|Title:||On the Wordhood of Complex Predicates in Japanese||Add Dissertation|
|Author:||Yo Matsumoto||Update Dissertation|
|Email:||click here to access email|
|Institution:||Stanford University, Department of Linguistics|
|Abstract:||This dissertation is about the nature of the notion 'word' as it relates to Japanese complex predicates. The main theme of the work is that the notion 'word' must be relativized to at least three different senses: morphological, grammatical, and semantic (cf. Bresnan & Mchombo 1995). A 'word' is an atomic unit in grammar (Di Sciullo & Williams 1987), but this atomicity can be approached in various ways. The notion 'word' can be defined in terms of its morphological integrity: the word is a unit whose parts cannot be separated from each other. It can also be defined in terms of grammatical-functional properties: in the case of a verb, for example, the 'word' is the unit that governs the verb's grammatical functions such as subject and object, and it is also the unit to which so-called grammatical function-changing operations apply, such as passivization. Finally, the word can be defined semantically, as a unit of meaning; it is a unit that conveniently packages meanings into integrated bundles.

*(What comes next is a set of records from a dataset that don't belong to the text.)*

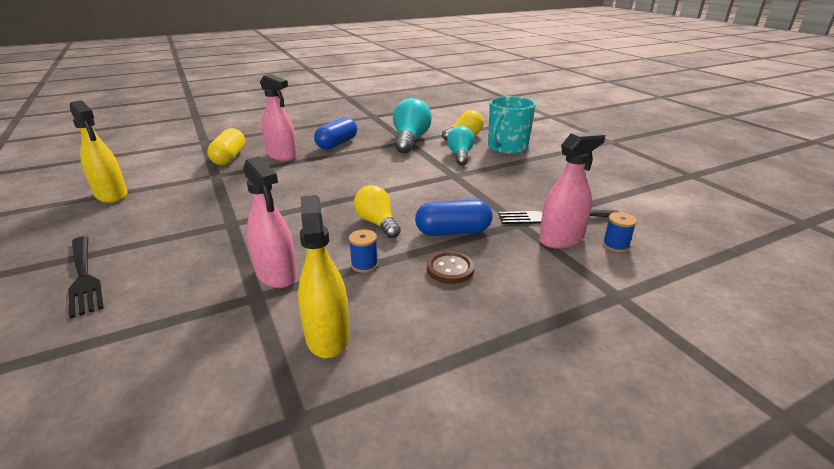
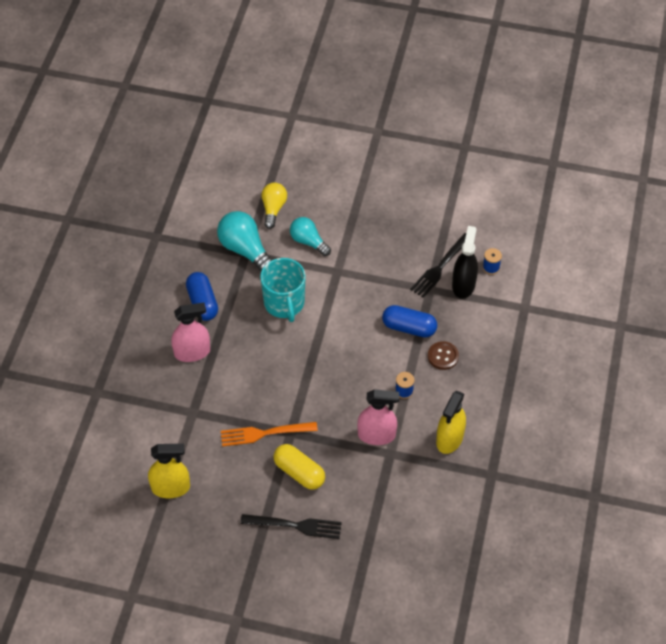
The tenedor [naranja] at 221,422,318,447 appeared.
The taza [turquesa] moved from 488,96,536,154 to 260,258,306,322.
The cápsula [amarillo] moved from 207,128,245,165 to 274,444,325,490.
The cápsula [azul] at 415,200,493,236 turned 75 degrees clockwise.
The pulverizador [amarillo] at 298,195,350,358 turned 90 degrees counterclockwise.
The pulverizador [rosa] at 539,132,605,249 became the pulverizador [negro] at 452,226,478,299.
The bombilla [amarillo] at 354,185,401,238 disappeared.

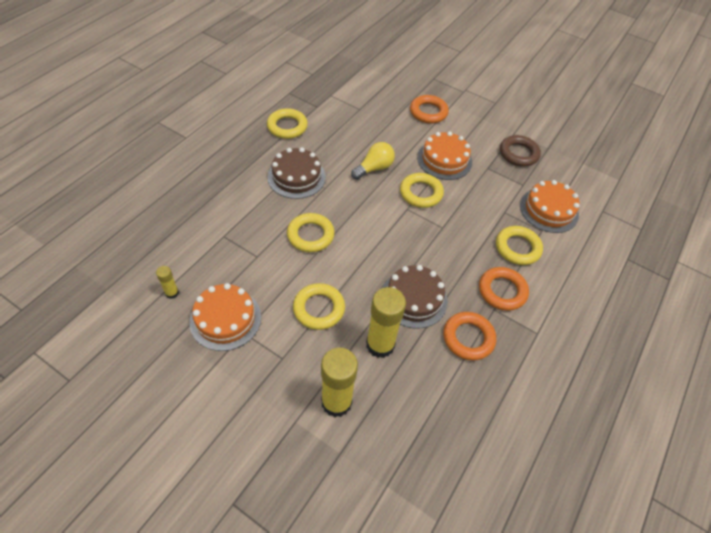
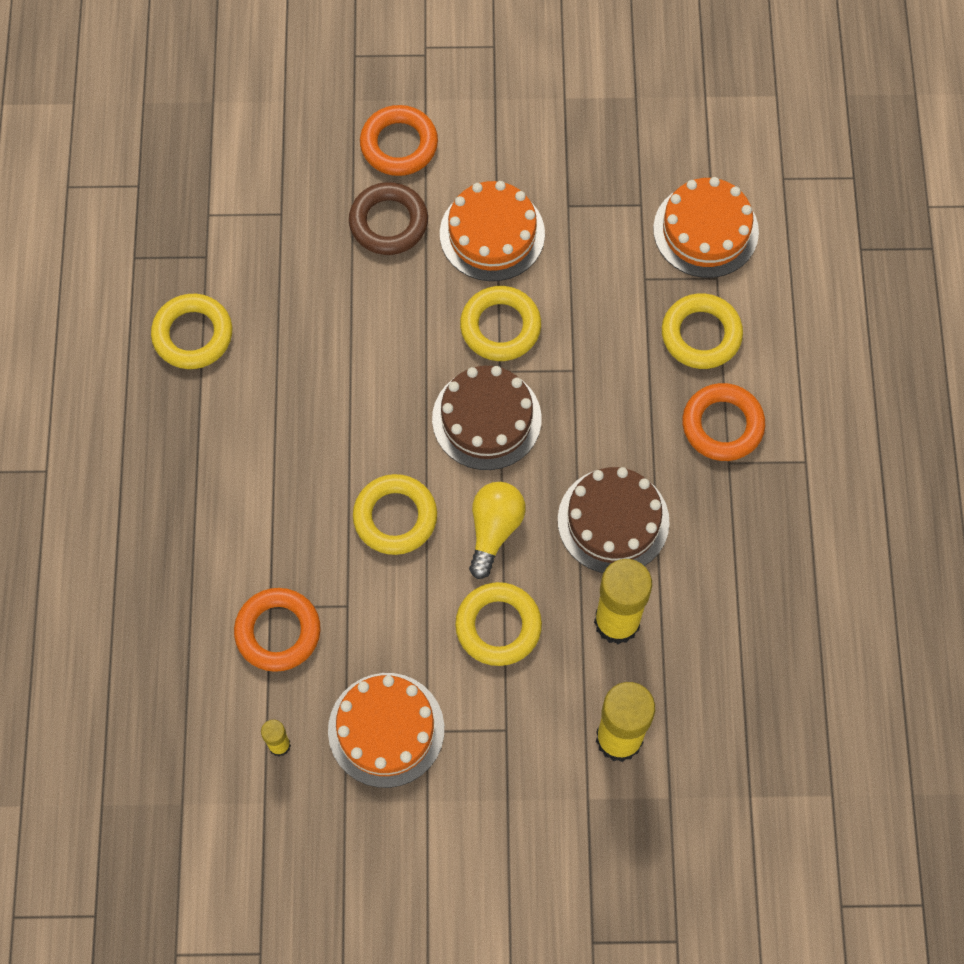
The anillo [naranja] moved from 443,312,496,361 to 234,588,321,672.
The anillo [marrón] moved from 500,135,541,167 to 349,182,428,255.
The tarta [marrón] moved from 268,147,326,199 to 432,366,542,470.
The bombilla [amarillo] moved from 351,142,395,180 to 469,482,526,579.

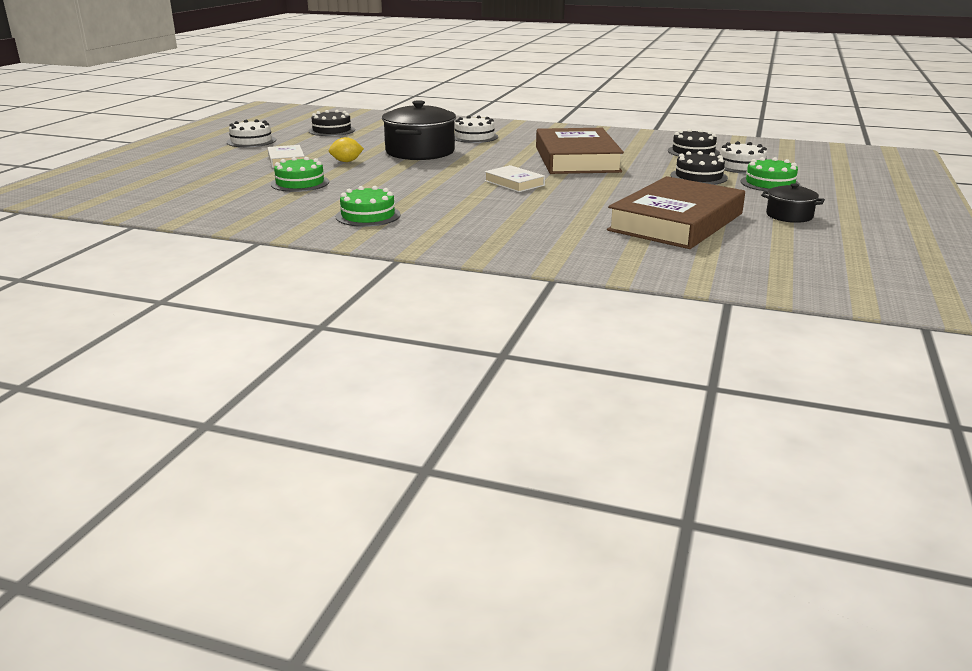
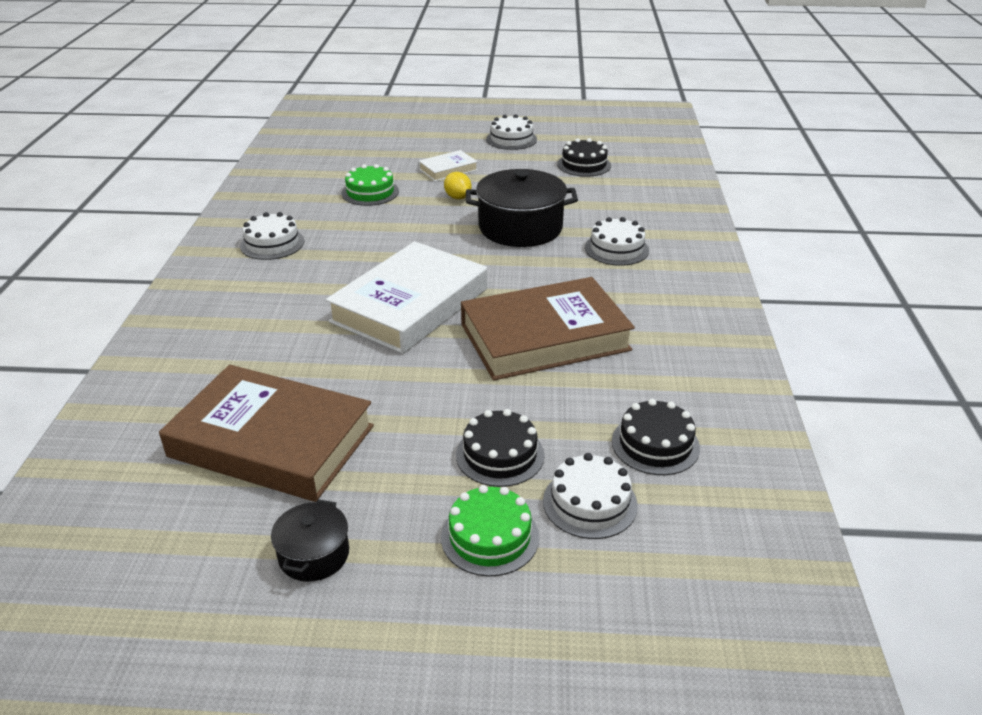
The tarta [verde] at 336,186,401,227 became the tarta [blanco] at 240,212,304,260.
The libro [blanco] at 484,165,545,192 changed to 2.17 times the size.

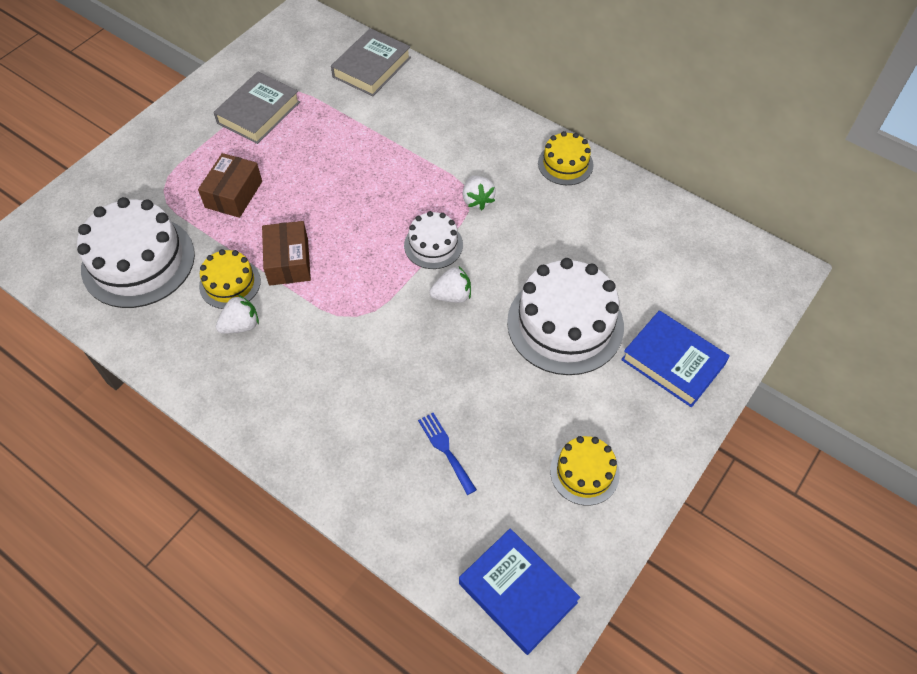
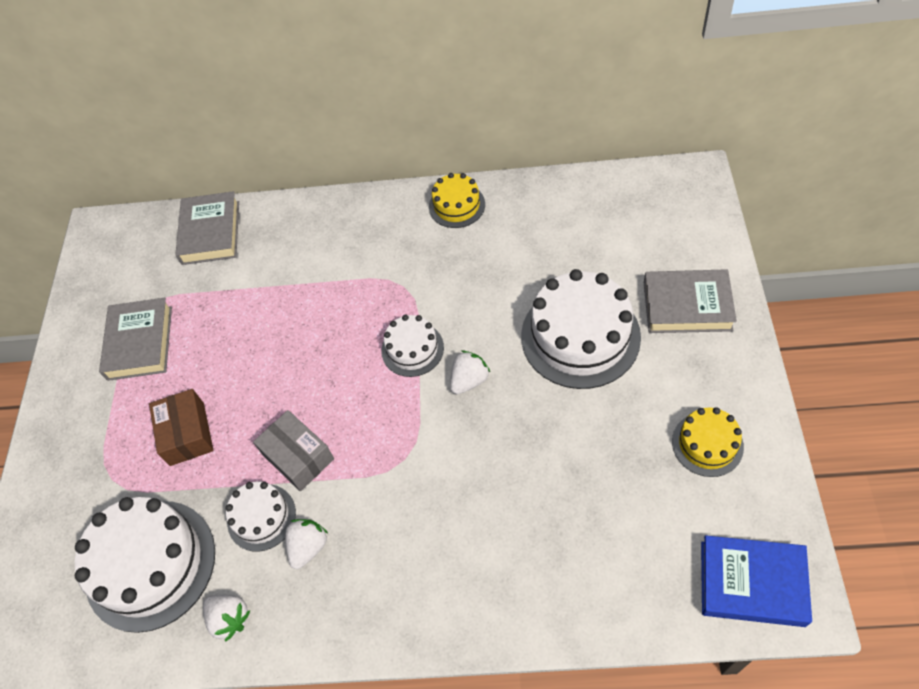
The fresa [blanco] moved from 463,176,496,210 to 203,595,250,642.
The tarta [amarillo] at 199,249,261,309 became the tarta [blanco] at 225,482,296,552.
The caja [marrón] at 262,221,311,286 became the caja [gris] at 253,410,334,491.
The libro [azul] at 621,310,730,407 became the libro [gris] at 643,269,737,333.
The tenedor [azul] at 418,413,477,495 disappeared.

The task of this work is to explore the notion 'word' with regard to a variety of so-called complex predicates in Japanese, to determine in what sense they are one word and in what sense they are not. I propose various tests to identify wordhood in different senses and then apply these tests to advance an analysis of complex predicates in Japanese. The predicates and constructions that are discussed in this light include the mora(w)(-u) and hoshi(-i) constructions, light verb constructions, desiderative predicates, causative predicates, aspectual and other compound verbs, lexical compound verbs, and purposive and participial complex motion predicates. Alternative proposals on such complex predicates and constructions, involving argument transfer (Grimshaw & Mester 1988), incorporation (Baker 1988), restructuring (Miyagawa 1987), and Predicate raising (e.g., Kuno 1973, Shibatani 1978), are also thoroughly reviewed and discussed.
The results of these tests turn out to be consistent, supporting the distinction of three different senses of wordhood. It is shown that this observation can be insightfully captured in the theory of Lexical-Functional Grammar (Bresnan 1982, Bresnan & Kanerva 1989), in which these different senses of word atomicity can be equated to a definition of the word at the three syntactic levels of representation currently conceived in this theory: constituent, functional, and argument structure. In addition, concrete proposals are also made regarding constraints on semantic wordhood (an issue rarely discussed in the literature), drawing on insights from cognitive and conceptual semantics (e.g., Talmy 1985, Jackendoff 1990).